VORLIEGENDER AUSZUG:
----------
Vom Fachmann für Kenner | Januar 2016


Once in a lifetime

Gestern hatte ich diesen Moment mit meinem Kaninchen. Wir sahen uns lange in die Augen und auf einmal erschien mir seine Nacktheit so unendlich obszön, daß ich mir nicht anders zu helfen wußte, als mich ebenfalls zu entkleiden.

Teja Fischer

Das Gehirn ist ein Genie

Immer wieder unglaublich faszinierend, zu erleben, wie alles zusammenhängt: Ein Gitarrist, den ich seit Jahrzehnten kenne, schenkte mir eine CD mit einer Aufnahme von ihm und seiner Band live in Fresno. Fresno ist spanisch und heißt Esche – ich wohne im Eschenweg. Fresno liegt in Kalifornien. Das ist einer von 50 US-Staaten. Ich wohne im Haus Nummer 50. In Fresno ist Sam Peckinpah geboren und der hat meinen Lieblingsfilm gedreht. In dem Film spielt einer mit, bei dem ich immer an einen Bekannten denken muß, der mal was mit der Schwester des Gitarristen hatte, deren Name die weibliche Form des Namens einer meiner Freunde ist, der am 19. März Geburtstag hat. Und siehe: Die maximale Durchschnittstemperatur in Fresno beträgt im März fast genau 19 Grad. Bei solchen Verknüpfungen kann einem doch einfach nur schwindlig werden, oder nicht?

Karsten Wollny

Keine Regel ohne Ausnahme

Diese Aussage meiner Freundin zwei Wochen nach einem geplatzten Kondom konnte mich leider auch nicht wirklich beruhigen.

Ernst Jordan

Die Entstehung des Lebensratgebers

»Meine Weltanschauung ist ganz einfach und läßt sich in einem einzigen Satz zusammenfassen.« – »Warum schreiben Sie dann kein Buch darüber?«

Sebastian Klug

Inhuman

Den unerbittlichen, ja unmenschlichen Charakter der Marktwirtschaft erkennt man auch daran, daß die Installationsfirmen Elektro Lips (Erfurt) und Elektro Kuss (auch Erfurt) seit Jahren nicht zueinanderfinden.

Melanie Weiß

Ostalgie 2.0

Beim Fernsehen gerate ich oft in DDR-Erinnerungsdokumentationen. Inzwischen ist mir diese Vergangenheit so vertraut, daß ich immer mehr davon überzeugt bin, in der Ostzone aufgewachsen zu sein.
----------
BEREITGESTELLTE DATENSÄTZE:
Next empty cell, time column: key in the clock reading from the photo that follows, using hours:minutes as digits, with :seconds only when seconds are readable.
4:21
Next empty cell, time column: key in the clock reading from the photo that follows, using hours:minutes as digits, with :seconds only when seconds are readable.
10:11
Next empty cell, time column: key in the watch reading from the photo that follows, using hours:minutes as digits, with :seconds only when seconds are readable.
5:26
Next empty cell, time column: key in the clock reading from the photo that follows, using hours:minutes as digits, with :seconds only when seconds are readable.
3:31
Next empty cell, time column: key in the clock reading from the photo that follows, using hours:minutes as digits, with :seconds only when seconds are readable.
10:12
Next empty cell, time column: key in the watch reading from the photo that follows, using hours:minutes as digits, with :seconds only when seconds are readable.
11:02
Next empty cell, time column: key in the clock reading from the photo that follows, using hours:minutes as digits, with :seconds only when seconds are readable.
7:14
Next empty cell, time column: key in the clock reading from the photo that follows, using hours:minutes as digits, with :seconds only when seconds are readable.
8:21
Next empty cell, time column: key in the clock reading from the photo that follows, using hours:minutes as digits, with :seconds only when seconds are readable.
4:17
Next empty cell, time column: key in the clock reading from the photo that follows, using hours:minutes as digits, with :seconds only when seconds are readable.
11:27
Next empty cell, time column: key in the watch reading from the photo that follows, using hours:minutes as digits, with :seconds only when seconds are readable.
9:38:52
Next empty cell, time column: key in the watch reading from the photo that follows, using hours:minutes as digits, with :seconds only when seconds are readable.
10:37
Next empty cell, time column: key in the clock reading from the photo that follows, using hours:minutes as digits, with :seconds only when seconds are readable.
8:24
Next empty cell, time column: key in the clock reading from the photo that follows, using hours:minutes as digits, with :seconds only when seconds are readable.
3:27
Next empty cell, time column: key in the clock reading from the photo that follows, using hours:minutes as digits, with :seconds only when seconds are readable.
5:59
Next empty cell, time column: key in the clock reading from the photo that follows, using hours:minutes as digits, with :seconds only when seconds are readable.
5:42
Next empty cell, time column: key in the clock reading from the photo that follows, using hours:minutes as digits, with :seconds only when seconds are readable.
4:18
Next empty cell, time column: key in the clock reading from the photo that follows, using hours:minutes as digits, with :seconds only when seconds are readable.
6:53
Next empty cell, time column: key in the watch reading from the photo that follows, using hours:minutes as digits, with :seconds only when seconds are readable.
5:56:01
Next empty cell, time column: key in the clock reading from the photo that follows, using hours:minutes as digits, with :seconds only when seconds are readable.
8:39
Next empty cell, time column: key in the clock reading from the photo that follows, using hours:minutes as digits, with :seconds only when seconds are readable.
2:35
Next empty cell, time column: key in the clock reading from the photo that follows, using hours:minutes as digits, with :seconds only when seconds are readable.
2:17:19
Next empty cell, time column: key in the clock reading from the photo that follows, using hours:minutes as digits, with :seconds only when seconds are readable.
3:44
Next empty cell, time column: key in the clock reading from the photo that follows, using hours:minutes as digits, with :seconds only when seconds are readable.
----------
IHRE AUFGABE:
Wie hoch ist laut dem vorliegenden Auszug die maximale Durchschnittstemperatur in Fresno im März?

VOLLSTÄNDIGE AUSGABE:
Fast genau 19 Grad.